Motion du groupe DCI Séminaire de Dijon du 7 mars 2018

Réuni ce matin en séminaire, le groupe DCI demande à l’Etat des réponses sur les trois questions suivantes, essentielles pour les départements :

- MNA (Mineurs Non Accompagnés)
Il appartient au Gouvernement de contrôler sa politique migratoire et d’assumer ses responsabilités régaliennes. Le groupe DCI demande à l’Etat d’assumer financièrement l’intégralité de la phase d’accueil, d’évaluation et de mise à l’abri des MNA. Par ailleurs, le dispositif négocié par le gouvernement précédent d’une prise en charge partielle des MNA suivis par l’ASE doit être pérennisé et augmenté si les flux devenaient plus importants encore.
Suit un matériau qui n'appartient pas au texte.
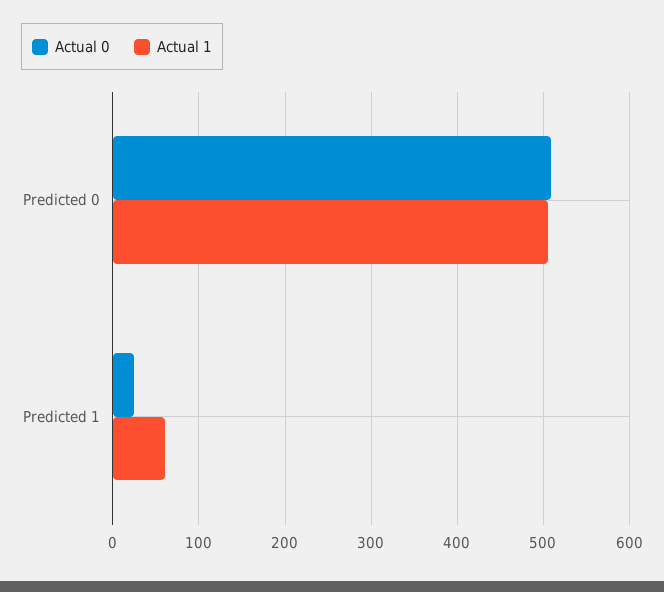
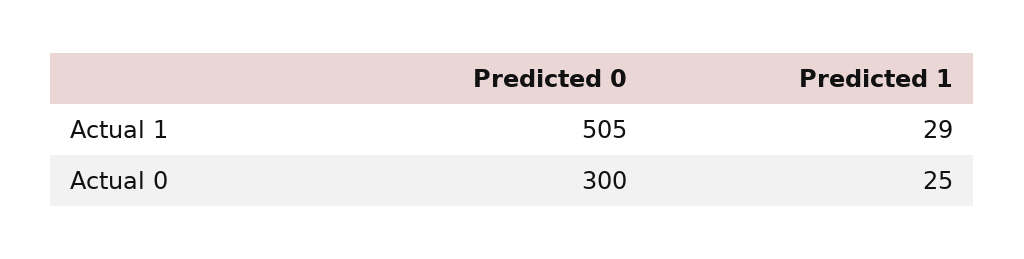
  {
    "Actual 0": {
-     "Predicted 0": 510,
+     "Predicted 0": 300,
      "Predicted 1": 25
    },
    "Actual 1": {
      "Predicted 0": 505,
-     "Predicted 1": 60
+     "Predicted 1": 29
    }
  }

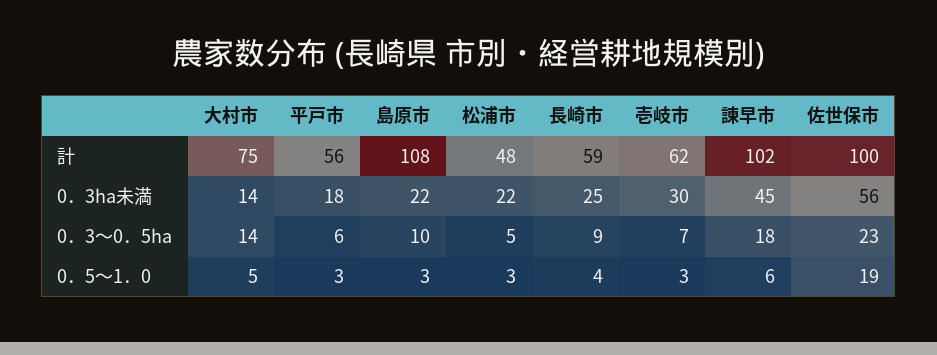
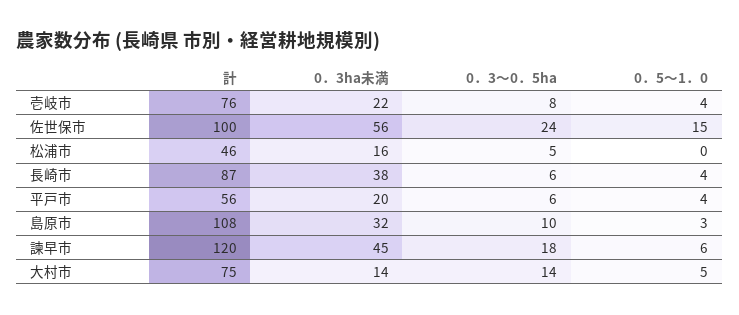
  {
    "大村市": {
      "計": 75,
      "0．3ha未満": 14,
      "0．3～0．5ha": 14,
      "0．5～1．0": 5
    },
    "平戸市": {
      "計": 56,
-     "0．3ha未満": 18,
+     "0．3ha未満": 20,
      "0．3～0．5ha": 6,
-     "0．5～1．0": 3
+     "0．5～1．0": 4
    },
    "島原市": {
      "計": 108,
-     "0．3ha未満": 22,
+     "0．3ha未満": 32,
      "0．3～0．5ha": 10,
      "0．5～1．0": 3
    },
    "松浦市": {
-     "計": 48,
+     "計": 46,
-     "0．3ha未満": 22,
+     "0．3ha未満": 16,
      "0．3～0．5ha": 5,
-     "0．5～1．0": 3
+     "0．5～1．0": 0
    },
    "長崎市": {
-     "計": 59,
+     "計": 87,
-     "0．3ha未満": 25,
+     "0．3ha未満": 38,
-     "0．3～0．5ha": 9,
+     "0．3～0．5ha": 6,
      "0．5～1．0": 4
    },
    "壱岐市": {
-     "計": 62,
+     "計": 76,
-     "0．3ha未満": 30,
+     "0．3ha未満": 22,
-     "0．3～0．5ha": 7,
+     "0．3～0．5ha": 8,
-     "0．5～1．0": 3
+     "0．5～1．0": 4
    },
    "諫早市": {
-     "計": 102,
+     "計": 120,
      "0．3ha未満": 45,
      "0．3～0．5ha": 18,
      "0．5～1．0": 6
    },
    "佐世保市": {
      "計": 100,
      "0．3ha未満": 56,
-     "0．3～0．5ha": 23,
+     "0．3～0．5ha": 24,
-     "0．5～1．0": 19
+     "0．5～1．0": 15
    }
  }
L’Etat doit mettre en place une politique très ferme et volontariste pour démanteler les filières à l’origine de plus de 95 % des arrivées de migrants supposés mineurs et donner des consignes très fermes au parquet pour que l’utilisation des MNA au service du système de l’immigration clandestine soit jugulé.

- AIS (Allocations Individuelles de Solidarité)
Pour les AIS, le groupe DCI demande que l’Etat prenne enfin en charge ce qui est une dette de l’Etat à leur égard. Si le groupe DCI n’est pas hostile à la péréquation horizontale au nom de la solidarité entre nos départements, celle-ci ne saurait suppléer le manquement de l’Etat à ses engagements et à sa parole.
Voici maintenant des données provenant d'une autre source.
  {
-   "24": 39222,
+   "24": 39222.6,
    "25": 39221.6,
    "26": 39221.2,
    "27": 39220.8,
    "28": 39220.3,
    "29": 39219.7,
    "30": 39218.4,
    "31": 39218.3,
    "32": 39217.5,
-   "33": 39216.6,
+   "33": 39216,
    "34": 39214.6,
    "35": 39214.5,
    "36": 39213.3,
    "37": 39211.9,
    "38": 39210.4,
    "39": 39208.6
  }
- Pactes financiers, fiscalité, loi Notré
Le groupe DCI réaffirme que les Départements ne s’engageront dans les pactes financiers avec l’Etat que s’ils obtiennent satisfaction sur les deux points cités précédemment.
S’agissant de la réflexion sur la fiscalité, le groupe DCI, comme les représentants de l’ADF ont pu l’exprimer lors du dernier comité des finances locales, est totalement opposé au transfert de la taxe foncière qui viendrait enlever aux départements toute liberté fiscale et mettre à mal le lien des élus départementaux avec leur territoire. L’attribution d’une fraction de CSG aux départements ne peut être envisagée que pour venir combler la dette colossale de l’Etat à l’égard des départements sur le financement des AIS.
De même, le groupe DCI souhaite que les impasses provoquées dans la réalité quotidienne de nos territoires par la loi Notré trouvent des solutions pragmatiques et réalistes de façon à ce que chaque demande de proximité trouve une réponse adaptée.